What policymakers and hospital leaders can do
To help hospitals adopt these models, policymakers can direct time-limited funding options like opioid settlement funds and Rural Health Transformation Program grants to cover startup costs.
Leaders in some states are already allocating opioid settlement funds to support recommended services. Massachusetts used $21.6 million to support addiction consult services and bridge clinics at 22 hospitals. A bridge clinic in the Alameda Health System in California receives $400,000 per year in funds from Alameda County. Florida appropriated $4 million for hospital bridge programs in fiscal year 2026.

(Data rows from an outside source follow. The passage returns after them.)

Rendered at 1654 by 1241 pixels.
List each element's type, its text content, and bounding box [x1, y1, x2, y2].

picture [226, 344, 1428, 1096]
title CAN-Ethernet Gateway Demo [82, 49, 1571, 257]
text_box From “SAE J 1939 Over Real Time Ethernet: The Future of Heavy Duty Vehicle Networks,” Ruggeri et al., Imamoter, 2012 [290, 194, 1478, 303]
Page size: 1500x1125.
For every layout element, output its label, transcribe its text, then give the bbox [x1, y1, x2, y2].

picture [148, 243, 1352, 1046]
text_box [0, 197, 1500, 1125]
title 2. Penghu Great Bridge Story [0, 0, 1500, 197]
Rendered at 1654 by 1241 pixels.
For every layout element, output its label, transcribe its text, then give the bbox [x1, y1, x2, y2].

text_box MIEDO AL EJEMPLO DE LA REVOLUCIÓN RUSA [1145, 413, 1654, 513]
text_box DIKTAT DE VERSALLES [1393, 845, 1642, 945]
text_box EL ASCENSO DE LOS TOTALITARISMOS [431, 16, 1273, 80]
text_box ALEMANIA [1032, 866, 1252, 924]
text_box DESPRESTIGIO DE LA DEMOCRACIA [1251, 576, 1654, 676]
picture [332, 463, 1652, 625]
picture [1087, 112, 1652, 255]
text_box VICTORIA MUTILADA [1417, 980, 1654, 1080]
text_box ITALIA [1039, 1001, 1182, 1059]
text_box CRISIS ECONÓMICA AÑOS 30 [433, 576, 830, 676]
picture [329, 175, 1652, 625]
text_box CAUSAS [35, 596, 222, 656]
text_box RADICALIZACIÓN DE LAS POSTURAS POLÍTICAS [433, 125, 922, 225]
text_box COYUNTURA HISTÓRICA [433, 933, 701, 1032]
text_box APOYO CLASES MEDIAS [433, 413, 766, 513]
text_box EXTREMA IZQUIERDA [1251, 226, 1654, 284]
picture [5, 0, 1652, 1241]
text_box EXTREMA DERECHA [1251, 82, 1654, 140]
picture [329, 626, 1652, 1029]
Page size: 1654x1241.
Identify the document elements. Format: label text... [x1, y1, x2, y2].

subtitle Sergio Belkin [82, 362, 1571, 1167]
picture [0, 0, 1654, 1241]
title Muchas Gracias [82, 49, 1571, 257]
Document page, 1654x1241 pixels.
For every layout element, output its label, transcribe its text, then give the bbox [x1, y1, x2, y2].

Funds from the Rural Health Transformation Program, a new federal grant effort designed to support state initiatives to improve healthcare quality in rural communities, also can help. Many states included substance use and behavioral health initiatives in their applications. Pennsylvania plans to fund a statewide telemedicine bridge clinic, and Rhode Island seeks to fund a bridge clinic and addiction consult services in four rural hospitals. States may be able to include these services within a behavioral health initiative depending on their approved application with the Centers for Medicare & Medicaid Services.
With proper startup funding, hospital leaders can use newly released ASAM implementation guidance to select the most effective approach for their settings, as well as to develop strategies for building staff buy-in, educating providers, and planning workflows. The guidance also offers important insights about how to sustain these programs over time with billing systems and general funds.
By working together, state and hospital leaders can reduce readmissions, save money, and help people with SUDs live healthier lives.
Rob Siebers is an associate I with The Pew Charitable Trusts’ substance use prevention and treatment initiative. Frances McGaffey formerly worked at Pew on the same initiative.